Selected excerpt:
This is not meant to be an exhaustive list of Linux and UNIX commands, there's plenty of sites out there that will give you them. Rather, it's a list of some of the commands that I find useful when working with Linux and UNIX Storage. While UNIX and LINUX commands are often identical, here is a list of some of the commands that differ.
|Action||AIX UNIX||SUSE Linux|
|Listing physical volumes||lspv||pvdisplay|
|List partitions in a disk||lspv -l <disk>||fdisk -l <disk>|
|List volume groups||lsvg||vgdisplay|
|Create volume group||mkvg||vgcreate|
|Remove volume group||rmvg||vgremove|
|Add a physical volume to volume group||extendvg||vgextend|
|Remove a volume group definition||exportvg||vgexport|
|Remove a physical volume from volume group||reducevg||vgreduce|
|Import a volume group||importvg||vgimport|
|Activate a volume group||varyonvg||vgchange|
|List logical volumes||lslv||lvdisplay|
|Create a logical volume||mklv||lvcreate|
|Grow filesystems with a logical volume||chfs||resize_reiserfs and resize2fs|
|Shrink filesystem||chfs||resize_reiserfs and resize2fs|
|Network interfaces||netstat -in||ifconfig|
|Network routes||netstat -rn||netstat -rn, route|
|staticroutes||smitty route||/etc/sysconfig/routes (SUSE)
First, what should be some basic ideas about how to interface with Linux and UNIX. Be aware that some Utility commands are shell dependent. These ones should work for the ksh shell. Every user has their own environment that contains variables that control your session, such as home directory, shell and paths to commands. Use the command 'env' to see what variables are set for your session. Unix commands are more or less standard, but there are many flavours of Linux. Some Linux variants have additional commands specific to that flavour. These commands should work for Red Hat.

Written exercise:
In the text on Linux and UNIX storage commands, why doesn't the list try to cover every command, and what does it include instead?

Recorded information:
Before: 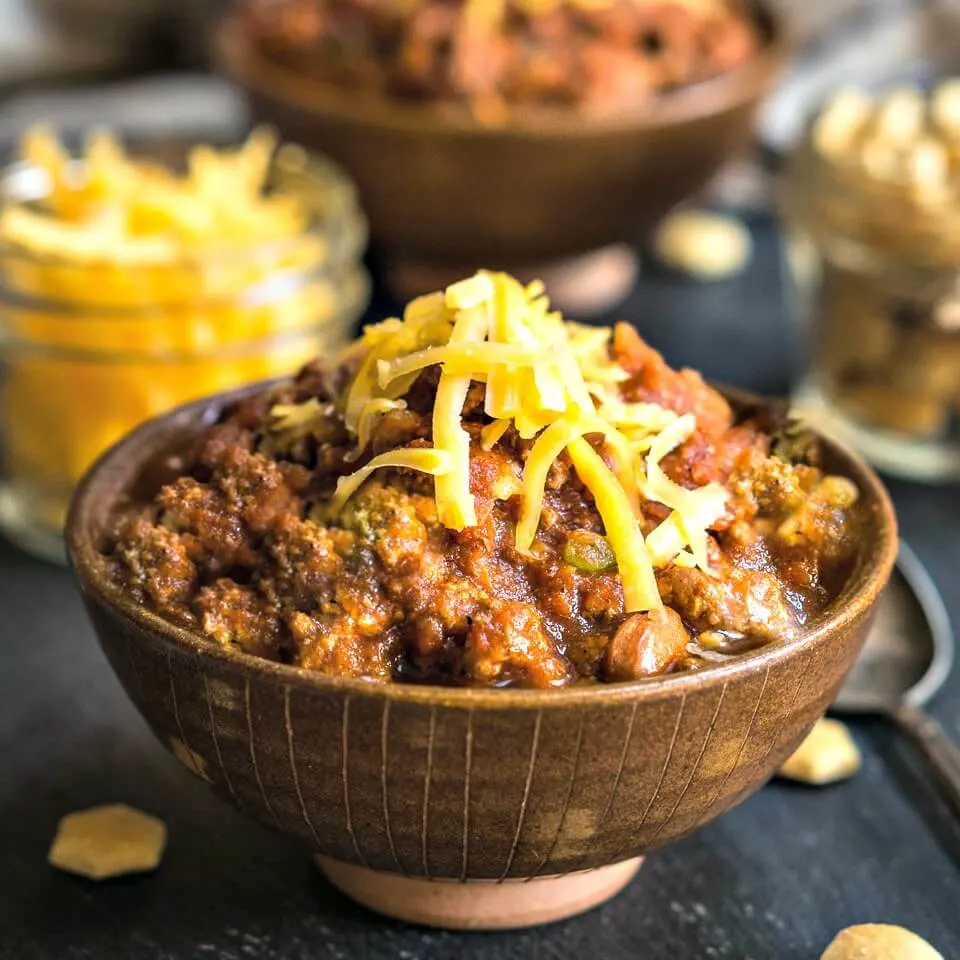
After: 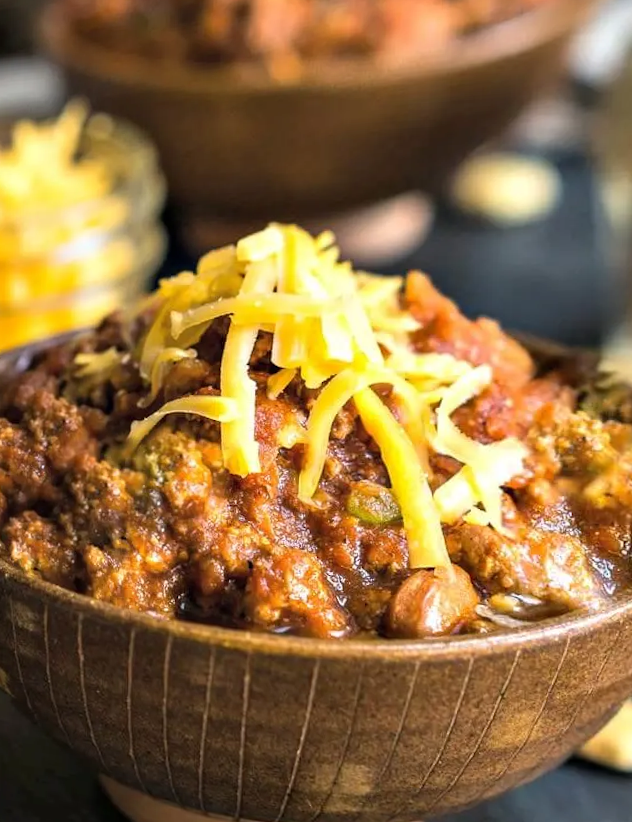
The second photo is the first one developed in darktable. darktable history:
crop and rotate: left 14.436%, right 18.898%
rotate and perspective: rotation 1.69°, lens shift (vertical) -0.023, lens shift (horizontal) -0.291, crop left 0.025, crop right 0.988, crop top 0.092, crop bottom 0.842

==

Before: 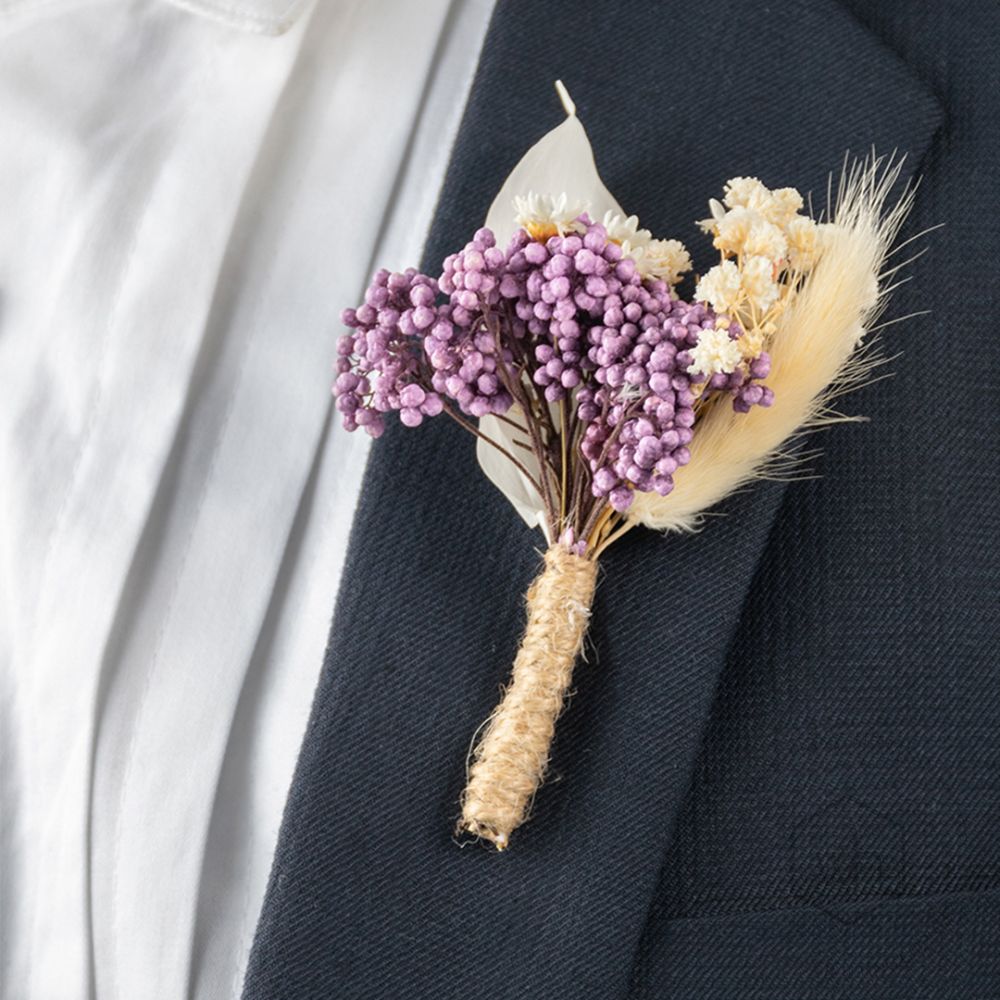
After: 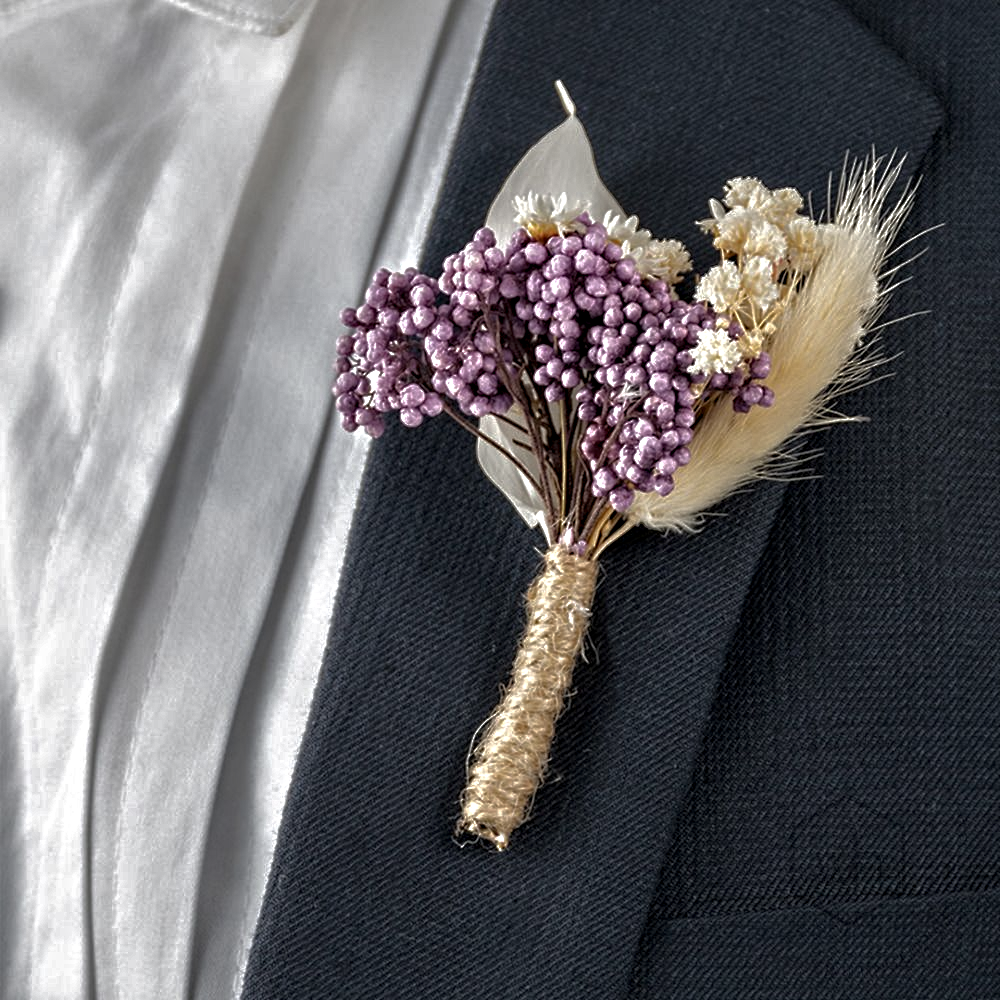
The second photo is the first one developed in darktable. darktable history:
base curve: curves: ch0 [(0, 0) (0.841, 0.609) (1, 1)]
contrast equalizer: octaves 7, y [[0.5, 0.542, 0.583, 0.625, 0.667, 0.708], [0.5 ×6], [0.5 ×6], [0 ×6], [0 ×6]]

The answer:
It isn't meant to be exhaustive because plenty of other sites already provide such lists. Instead, it gives commands the writer finds useful when working with Linux and UNIX storage, with a table of ones that differ between the two even though the commands are often identical.